In several of my previous posts I have written about the fact that embedded virtualization has low overhead, maintains determinism and all that good stuff. I have also written about some of the benefits of virtualization due to partitioning, scalability and such.
However, there is one aspect of virtualization that gets little 'air time' and that is the fact that there the hypervisor really is a nice, lean, partitioned management layer of your multicore (or single core) hardware.
Now, the true problem comes when a fault occurs in a fault handler. This can happen if things are really broken, maybe due to faulty hardware, or maybe due to memory corruption. If this happens, there often is no other solution but to reboot, a fairly heavy handed solution. One could of course use a JTAG connection to the system if available, but if the system is already fielded, then this is simply not available.

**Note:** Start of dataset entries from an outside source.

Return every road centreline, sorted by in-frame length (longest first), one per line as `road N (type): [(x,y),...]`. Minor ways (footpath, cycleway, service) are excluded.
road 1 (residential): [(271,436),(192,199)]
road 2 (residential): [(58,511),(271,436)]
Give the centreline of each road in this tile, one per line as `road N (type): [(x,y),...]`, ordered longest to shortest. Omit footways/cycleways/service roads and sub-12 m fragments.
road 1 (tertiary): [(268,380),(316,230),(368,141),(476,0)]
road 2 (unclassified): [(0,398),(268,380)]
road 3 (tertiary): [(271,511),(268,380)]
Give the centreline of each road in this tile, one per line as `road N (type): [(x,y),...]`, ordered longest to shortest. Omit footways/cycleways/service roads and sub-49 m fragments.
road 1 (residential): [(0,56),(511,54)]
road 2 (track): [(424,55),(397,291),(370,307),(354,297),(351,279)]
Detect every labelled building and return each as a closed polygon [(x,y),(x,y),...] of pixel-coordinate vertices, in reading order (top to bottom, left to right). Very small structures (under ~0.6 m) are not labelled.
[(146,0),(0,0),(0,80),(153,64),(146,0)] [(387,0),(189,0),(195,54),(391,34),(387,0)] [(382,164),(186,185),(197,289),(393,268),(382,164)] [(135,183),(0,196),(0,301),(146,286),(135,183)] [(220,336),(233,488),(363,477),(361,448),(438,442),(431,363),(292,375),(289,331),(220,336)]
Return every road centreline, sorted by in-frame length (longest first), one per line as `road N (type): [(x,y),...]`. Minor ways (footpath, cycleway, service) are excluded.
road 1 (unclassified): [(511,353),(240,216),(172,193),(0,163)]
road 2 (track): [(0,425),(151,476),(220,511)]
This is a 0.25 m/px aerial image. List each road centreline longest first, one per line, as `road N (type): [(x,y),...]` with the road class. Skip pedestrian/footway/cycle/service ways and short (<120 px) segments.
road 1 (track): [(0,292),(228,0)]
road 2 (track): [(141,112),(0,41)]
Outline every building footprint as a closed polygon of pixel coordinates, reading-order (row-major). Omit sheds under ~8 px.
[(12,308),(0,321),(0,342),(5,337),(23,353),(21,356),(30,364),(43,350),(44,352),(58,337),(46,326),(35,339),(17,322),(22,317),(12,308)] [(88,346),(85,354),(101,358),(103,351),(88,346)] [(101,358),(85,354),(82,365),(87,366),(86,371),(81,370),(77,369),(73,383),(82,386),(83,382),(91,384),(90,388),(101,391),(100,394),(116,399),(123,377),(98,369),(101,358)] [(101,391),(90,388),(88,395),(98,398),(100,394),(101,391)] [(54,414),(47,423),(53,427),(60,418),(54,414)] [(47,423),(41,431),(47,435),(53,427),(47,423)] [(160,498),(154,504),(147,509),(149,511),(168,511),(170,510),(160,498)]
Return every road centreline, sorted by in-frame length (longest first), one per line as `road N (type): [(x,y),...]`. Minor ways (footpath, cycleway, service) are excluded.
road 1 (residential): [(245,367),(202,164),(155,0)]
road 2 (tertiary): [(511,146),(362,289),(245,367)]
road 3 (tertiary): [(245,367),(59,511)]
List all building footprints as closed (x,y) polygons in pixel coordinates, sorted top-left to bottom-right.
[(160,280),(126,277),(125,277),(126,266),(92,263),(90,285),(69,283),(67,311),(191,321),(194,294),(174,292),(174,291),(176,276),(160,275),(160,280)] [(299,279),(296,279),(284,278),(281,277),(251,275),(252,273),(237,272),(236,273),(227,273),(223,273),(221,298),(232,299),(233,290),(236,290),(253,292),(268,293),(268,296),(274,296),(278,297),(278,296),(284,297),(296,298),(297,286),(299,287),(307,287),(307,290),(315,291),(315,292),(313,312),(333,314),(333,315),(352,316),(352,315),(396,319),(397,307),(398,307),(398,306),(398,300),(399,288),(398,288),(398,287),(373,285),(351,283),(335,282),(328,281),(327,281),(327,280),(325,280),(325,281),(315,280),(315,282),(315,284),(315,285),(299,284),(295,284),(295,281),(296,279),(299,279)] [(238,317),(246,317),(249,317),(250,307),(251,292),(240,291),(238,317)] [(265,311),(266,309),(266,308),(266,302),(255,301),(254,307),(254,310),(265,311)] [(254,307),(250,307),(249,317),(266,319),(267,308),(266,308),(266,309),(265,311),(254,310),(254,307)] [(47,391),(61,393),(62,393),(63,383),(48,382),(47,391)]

Project this situation to a system built on a Hypervisor. The operating system with the application and the fault handlers is actually running on top of a Hypervisor. The operating system is strongly separated from the Hypervisor in terms of memory areas. So if a fault happens, the Hypervisor is still available and in a sane state unless the problem is truly hardware related, in which case you are out of luck. If the problem is software related, then the Hypervisor can step in when one of these fault situations happens.
The hypervisor contains the fault and can actually be used to explore the state of the partition (the Virtual Board) and find out what happens. The Hypervisor has a record of interrupts received and acknowledged, can walk the memory and dump the memory out over an network connection. It is often not possible to correct the fault, but the hypervisor provides additional debugging capabilities, either manual (by using the Hypervisor debugging shell) or automated by writing fault handlers and recovery code as part of your Hypervisor BSP.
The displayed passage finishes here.